Looking ahead, just keep in mind that Friday should be another important day in which the headline November Employment Report will be released -- this is the broadest indicator of economic activity released each month. Also keep in mind that the employment data is tied in closely to the consumer, as concerns over softness on the consumer side have become a more prominent argument of market bears. Mike Ashbaugh



To: Return to Sender who wrote (7385)12/3/2002 8:53:51 AM
From: Return to Sender  Read Replies (1) | Respond to of 95487
 
From Briefing.com: AOL's disappointing guidance is leading the news, with a Barclays profit warning and a Merrill reduction in its model portfolio equity weighting also weighing on the broad market. The tech news is mostly positive - TXN and CTXS guiding up, B of A sees CSCO quarter tracking above guidance.

RFMD RF Micro Device upgraded at WR Hambrecht (12.79) WR Hambrecht upgrades to Buy from Hold based on a more positive outlook on 2003 handset growth of 10-15% in conjunction with the co's growth prospects in WLAN and CDMA. Price target is $17.

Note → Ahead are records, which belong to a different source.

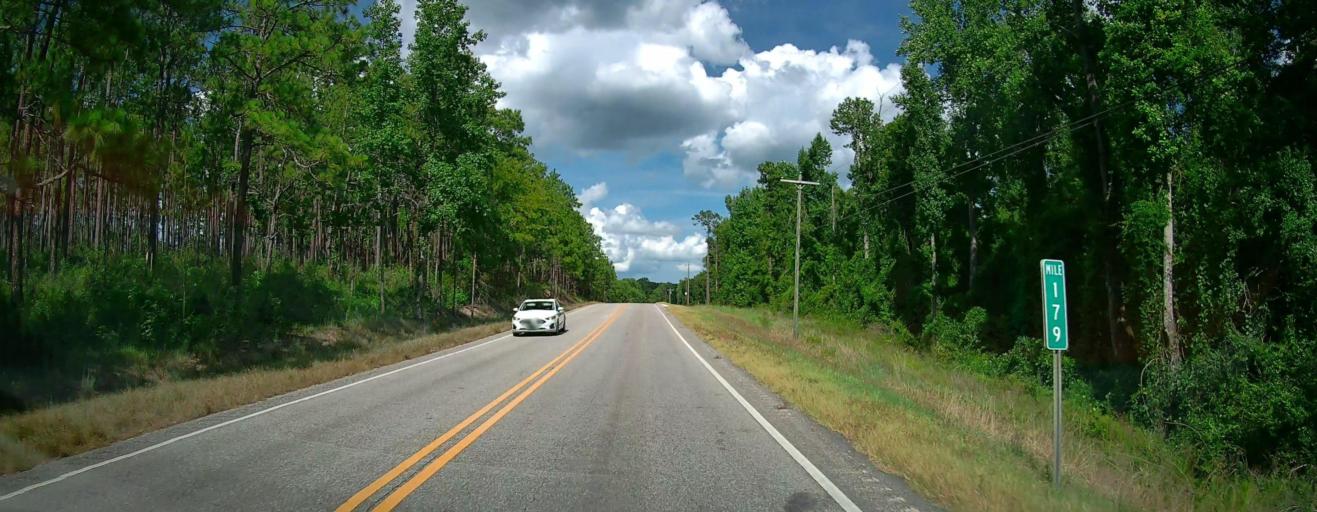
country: US
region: Alabama
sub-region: Macon County
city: Tuskegee
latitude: 32.4600
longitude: -85.6158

7:48AM Numerical Tech cut to Mkt Perform at Adams Harkness following CEO resignation (NMTC) 5.49:

7:45AM Ciena: optical switching market may be picking up - Deutsche (CIEN) 6.62: Deutsche Securities says that recent conversations with industry contacts suggest that there is a significant amount of mkt activity around optical switching products, which is incrementally positive for CIEN; RFPs seem to be underway at VZ, FON, British Telecom, DT, Telecom Italia, FTE, and Telefonica, and firm expects many of these deals to be awarded over the next several months. Maintains Hold on CIEN due to valuation.

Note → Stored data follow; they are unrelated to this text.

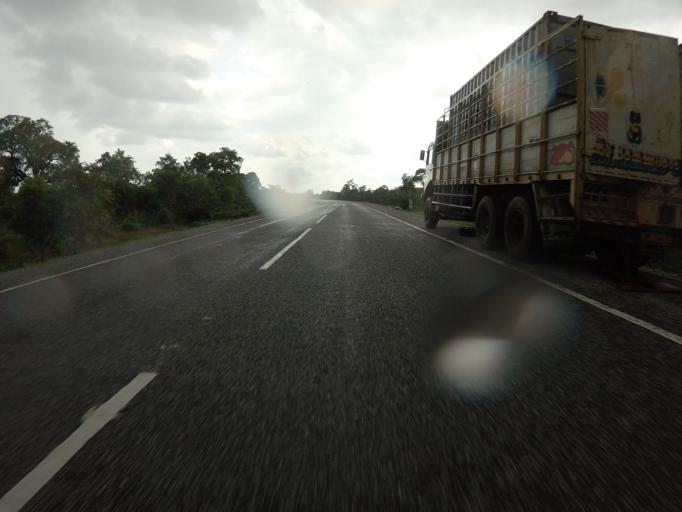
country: GH
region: Northern
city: Tamale
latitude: 9.1215
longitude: -1.6448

7:40AM Oak Tech upgraded at Adams Harkness (OAKT) 3.30: Adams Harkness upgrades to Buy from Mkt Perform based on the co's prospects within the emerging digital TV and imaging mkts, anticipated restructuring within its optical division, and the increased valuations within the multimedia IC group overall.

7:11AM AOL Time Warner faces risks in broadband strategy - WSJ (AOL) 16.57: -- Update -- The Wall Street Journal's "Heard on the Street column" reports that AOL faces significant risks in its new broadband strategy, as competitor ELNK's so-far unprofitable broadband rollout indicates; in addition, AOL's existing dial-up customers will continue to face competition from low-priced offerings from co's such as UNTD; AOL is expected to reveal the strategy today.

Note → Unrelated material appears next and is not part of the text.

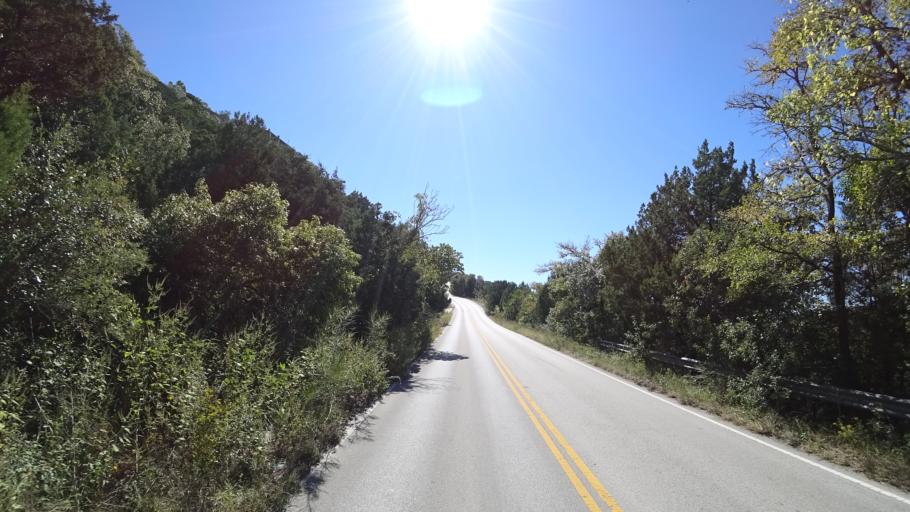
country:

7:06AM AOL Time Warner sees 15-25% EBITDA decline for online unit in 2003 (AOL) 16.57: Company sees full year EBITDA growth at the low end of the 5-9% range with revenues in the 5-8% range. America Online division reaffirms its 2002 guidance of $8.8-9.0 bln in revenues and $1.7-1.8 bln EBITDA; but sets 2003 guidance for the unit of flat revenues but a 15-25% decline in EBITDA due to a decline in high margin advertising and commerce revenues.